Oh, Jeesh! Being a pilot for 34 years, I have stayed at so many hotels that I could not even begin to count the nights. When I first started flying for a regional airline, it was all about conserving money. So, we (flight crews, which consisted of both pilots and F/A's) would stay at what are called "crash pads." There may be as many as 11 or 12 men staying on one room because that's all the airline would pay for. If I flew 6-8 legs in one day and would end up in Columbus, Ohio for the night and my home airport was Harrisburg, I would be forced to stay in one of these crash pads or fork over the money to have my own room. At the time that I was just starting out money was an issue. I was really happy when I signed on with United and was able to have my own room or share it with the F/O. 

Here is a picture of a hotel in the Poconos in Pennsylvania where TV and movie stars would go to relax, play golf and just to chill. It is called the Shawnee Inn. Inside on the various walls are autographed pictures of the rich and famous that had stayed there. It is a very luxurious hotel from back in the day with beautiful wood moldings, doors and such on the inside. The rooms are quite large and very luxurious, as well. I have stayed here with my wife a few times during special occasions.


----------



## NancyNGA (Aug 18, 2017)

There was a little motel, 12 cabins with a high fence around, right near the house where I grew up in Ohio. We kids congregated at the entrance to catch the school bus. It seemed no one ever went in or out, like it didn't even exist. I got curious.  StreetView 2011, still in business 65+ years later! 

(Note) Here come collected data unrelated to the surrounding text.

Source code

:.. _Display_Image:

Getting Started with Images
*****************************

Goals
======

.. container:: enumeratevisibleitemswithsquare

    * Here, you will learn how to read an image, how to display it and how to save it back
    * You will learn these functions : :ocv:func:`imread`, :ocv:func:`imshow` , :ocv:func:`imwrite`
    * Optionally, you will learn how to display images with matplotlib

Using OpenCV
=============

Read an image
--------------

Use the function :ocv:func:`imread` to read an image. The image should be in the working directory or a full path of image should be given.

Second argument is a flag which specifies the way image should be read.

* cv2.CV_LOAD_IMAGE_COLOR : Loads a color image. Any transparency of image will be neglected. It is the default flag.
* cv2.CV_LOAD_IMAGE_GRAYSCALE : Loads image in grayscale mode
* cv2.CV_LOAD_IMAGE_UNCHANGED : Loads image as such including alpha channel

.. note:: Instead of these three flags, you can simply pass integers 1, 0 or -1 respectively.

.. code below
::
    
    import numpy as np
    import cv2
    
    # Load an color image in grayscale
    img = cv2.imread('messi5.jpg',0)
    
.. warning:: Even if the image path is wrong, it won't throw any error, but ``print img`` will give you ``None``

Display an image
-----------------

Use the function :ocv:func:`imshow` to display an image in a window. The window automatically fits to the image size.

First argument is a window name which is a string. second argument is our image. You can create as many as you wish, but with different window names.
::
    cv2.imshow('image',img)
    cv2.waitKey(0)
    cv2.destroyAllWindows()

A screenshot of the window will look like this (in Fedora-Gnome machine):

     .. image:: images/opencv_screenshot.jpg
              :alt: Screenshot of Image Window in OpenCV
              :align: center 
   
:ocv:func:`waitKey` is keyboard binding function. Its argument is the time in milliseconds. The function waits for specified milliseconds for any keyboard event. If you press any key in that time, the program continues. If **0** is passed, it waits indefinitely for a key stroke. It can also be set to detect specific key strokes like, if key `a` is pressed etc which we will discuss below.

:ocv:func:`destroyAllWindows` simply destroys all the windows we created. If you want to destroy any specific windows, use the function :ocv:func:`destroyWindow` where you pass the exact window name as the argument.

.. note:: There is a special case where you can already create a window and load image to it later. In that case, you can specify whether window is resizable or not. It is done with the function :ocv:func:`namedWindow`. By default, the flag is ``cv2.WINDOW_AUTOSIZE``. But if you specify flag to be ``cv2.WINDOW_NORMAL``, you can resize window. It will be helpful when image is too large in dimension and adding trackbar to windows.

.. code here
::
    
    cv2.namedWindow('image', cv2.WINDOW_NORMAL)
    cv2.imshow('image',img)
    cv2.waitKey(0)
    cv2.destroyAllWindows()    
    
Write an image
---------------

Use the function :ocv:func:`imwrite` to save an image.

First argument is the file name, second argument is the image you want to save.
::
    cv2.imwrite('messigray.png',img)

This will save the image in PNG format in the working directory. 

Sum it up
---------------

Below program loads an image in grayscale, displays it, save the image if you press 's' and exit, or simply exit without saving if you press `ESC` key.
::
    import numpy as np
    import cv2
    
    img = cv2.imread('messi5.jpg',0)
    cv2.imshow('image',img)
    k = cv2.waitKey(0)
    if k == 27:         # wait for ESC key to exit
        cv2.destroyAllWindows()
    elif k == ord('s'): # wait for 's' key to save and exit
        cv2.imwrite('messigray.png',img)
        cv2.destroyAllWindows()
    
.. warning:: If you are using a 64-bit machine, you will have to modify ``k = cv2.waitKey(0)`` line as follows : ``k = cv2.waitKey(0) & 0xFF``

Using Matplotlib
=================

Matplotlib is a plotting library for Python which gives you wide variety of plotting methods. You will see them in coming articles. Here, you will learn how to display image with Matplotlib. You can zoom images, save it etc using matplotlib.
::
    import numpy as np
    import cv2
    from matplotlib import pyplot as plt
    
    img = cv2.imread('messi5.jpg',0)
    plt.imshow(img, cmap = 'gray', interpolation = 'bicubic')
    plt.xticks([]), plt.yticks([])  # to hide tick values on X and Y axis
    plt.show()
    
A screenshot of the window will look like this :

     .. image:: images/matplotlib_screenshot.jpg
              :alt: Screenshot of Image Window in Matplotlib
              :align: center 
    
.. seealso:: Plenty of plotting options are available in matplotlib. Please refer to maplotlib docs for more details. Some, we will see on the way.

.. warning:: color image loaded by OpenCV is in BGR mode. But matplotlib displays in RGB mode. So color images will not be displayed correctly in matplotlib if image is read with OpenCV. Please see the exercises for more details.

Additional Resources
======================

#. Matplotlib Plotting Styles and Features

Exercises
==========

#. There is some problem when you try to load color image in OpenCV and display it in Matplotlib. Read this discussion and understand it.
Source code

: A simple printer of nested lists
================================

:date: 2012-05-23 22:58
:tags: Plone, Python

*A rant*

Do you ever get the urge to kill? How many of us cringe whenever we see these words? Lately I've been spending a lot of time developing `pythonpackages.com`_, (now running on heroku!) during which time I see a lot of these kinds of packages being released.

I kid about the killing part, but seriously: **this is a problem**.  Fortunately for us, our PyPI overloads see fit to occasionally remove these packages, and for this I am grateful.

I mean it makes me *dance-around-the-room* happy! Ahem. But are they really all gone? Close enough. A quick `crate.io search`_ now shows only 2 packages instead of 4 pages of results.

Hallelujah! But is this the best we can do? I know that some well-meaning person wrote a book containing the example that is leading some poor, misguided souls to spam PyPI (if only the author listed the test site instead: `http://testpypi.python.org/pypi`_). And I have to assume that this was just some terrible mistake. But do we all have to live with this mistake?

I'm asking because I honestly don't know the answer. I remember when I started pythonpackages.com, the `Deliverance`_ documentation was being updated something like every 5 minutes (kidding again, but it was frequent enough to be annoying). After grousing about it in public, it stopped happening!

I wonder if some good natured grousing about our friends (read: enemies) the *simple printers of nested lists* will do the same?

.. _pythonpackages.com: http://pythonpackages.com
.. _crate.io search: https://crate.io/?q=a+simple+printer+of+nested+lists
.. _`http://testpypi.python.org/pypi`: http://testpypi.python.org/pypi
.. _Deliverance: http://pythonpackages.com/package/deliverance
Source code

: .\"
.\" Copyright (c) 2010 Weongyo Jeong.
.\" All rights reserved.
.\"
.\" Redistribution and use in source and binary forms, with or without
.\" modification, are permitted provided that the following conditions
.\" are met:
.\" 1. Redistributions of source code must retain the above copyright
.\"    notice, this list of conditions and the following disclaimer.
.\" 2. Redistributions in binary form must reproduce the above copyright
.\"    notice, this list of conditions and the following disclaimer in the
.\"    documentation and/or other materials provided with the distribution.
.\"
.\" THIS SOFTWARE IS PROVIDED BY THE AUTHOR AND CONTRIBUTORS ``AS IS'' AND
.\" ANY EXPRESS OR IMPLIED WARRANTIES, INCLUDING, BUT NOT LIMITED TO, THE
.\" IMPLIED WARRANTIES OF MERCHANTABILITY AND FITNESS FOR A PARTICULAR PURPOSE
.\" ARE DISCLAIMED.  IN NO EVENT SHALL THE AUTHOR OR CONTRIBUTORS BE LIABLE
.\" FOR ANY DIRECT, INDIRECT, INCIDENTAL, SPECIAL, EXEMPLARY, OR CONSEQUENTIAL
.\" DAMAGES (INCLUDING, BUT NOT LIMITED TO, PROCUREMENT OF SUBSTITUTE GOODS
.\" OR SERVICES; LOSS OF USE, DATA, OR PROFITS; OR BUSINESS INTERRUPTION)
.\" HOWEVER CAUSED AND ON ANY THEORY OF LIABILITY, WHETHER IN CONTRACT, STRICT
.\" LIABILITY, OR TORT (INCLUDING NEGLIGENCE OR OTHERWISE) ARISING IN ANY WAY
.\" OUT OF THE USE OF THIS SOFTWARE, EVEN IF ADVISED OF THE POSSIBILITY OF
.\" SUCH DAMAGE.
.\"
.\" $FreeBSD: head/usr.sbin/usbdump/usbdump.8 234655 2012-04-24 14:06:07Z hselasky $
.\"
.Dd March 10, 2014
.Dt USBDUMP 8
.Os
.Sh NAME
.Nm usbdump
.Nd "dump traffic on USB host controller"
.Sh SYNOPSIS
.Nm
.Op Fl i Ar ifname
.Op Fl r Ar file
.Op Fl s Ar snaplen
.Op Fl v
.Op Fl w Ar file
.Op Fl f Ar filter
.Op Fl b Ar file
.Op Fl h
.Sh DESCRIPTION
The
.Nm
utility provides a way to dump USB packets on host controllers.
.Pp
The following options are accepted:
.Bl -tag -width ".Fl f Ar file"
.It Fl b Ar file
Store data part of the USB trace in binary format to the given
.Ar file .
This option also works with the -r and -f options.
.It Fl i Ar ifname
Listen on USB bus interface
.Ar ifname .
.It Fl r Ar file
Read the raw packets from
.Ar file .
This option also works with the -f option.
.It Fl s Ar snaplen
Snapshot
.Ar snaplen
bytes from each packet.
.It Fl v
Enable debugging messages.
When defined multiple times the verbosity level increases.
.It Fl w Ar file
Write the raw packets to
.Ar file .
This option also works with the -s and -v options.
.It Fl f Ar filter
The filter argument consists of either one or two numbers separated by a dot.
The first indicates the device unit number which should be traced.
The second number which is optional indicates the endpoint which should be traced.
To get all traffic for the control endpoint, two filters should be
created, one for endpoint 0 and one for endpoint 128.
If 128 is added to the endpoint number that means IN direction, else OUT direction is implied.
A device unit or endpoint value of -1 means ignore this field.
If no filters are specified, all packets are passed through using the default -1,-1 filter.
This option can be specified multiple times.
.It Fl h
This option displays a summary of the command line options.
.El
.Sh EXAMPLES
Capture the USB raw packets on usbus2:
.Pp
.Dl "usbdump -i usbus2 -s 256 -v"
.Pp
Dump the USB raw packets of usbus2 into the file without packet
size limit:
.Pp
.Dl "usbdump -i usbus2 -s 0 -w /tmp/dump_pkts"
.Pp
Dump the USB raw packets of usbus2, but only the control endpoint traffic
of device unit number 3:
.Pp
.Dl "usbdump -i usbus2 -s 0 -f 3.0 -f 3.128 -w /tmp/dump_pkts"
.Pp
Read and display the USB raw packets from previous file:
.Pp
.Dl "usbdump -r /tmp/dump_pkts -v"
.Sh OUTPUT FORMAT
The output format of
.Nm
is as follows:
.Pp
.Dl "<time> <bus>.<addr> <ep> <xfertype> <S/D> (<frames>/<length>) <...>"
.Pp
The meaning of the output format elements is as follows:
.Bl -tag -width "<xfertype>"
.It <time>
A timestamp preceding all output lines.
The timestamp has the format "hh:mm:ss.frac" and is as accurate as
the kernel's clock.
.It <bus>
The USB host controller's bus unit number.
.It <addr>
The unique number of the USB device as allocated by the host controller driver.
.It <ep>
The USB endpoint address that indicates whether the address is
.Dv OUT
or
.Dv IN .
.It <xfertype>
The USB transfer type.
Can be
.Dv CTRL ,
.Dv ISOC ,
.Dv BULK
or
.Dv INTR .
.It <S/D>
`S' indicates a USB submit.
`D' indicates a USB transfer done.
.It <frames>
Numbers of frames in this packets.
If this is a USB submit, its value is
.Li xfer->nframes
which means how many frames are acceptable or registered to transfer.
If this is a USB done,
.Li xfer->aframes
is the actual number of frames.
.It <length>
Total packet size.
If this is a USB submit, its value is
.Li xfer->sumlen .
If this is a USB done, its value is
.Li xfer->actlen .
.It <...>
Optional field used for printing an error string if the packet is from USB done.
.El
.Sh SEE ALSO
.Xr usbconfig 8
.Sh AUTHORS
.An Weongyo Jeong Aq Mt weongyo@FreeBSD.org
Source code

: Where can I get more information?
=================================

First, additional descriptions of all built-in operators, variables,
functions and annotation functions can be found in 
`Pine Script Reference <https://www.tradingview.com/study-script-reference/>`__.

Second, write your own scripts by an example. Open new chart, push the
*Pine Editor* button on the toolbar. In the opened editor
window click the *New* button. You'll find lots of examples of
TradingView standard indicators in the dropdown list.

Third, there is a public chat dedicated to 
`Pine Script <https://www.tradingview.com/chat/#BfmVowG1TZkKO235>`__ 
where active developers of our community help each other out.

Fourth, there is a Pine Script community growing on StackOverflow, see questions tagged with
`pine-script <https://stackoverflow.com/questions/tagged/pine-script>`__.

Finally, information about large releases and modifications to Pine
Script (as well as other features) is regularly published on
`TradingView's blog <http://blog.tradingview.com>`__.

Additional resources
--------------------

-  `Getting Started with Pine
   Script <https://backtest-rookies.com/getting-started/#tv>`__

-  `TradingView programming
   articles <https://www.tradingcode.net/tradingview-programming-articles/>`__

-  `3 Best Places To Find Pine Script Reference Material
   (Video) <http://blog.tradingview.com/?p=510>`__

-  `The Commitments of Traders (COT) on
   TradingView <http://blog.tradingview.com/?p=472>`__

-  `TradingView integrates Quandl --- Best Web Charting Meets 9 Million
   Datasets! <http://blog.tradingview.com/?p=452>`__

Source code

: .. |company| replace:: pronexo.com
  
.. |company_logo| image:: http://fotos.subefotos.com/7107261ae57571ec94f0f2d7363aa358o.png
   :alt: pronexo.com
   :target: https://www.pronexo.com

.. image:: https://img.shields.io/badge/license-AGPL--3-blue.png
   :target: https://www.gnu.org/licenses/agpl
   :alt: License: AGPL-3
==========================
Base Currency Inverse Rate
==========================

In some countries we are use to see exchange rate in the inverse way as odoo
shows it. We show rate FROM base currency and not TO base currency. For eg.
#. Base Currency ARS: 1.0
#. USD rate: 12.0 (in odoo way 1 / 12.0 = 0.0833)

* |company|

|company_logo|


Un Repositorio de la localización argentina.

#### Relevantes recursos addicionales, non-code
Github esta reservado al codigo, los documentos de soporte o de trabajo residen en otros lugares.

It has a Facebook page with some funny entries: 

Don White was at Motel X

Comments:
Jim Lewis ???? Why? 

Don White Rounding up my girls.

Mildred Porter Letting them go for good behavior? 
Betty Parker lol go Don

Don White Just kidding! I had to pick up my nephew Bud he works there at night 

Laura Neil way to go *wink* 
Mark Sentry Nice save ! 
Mary Contrary Good cover story. . . picking up the nephew. . . . hmmm. yeah 

Don White There's nothing like that going on there. I was just kidding!!! The police go in and out of there all night long making sure everything's okay, which makes me feel better about Bud working there at night.


----------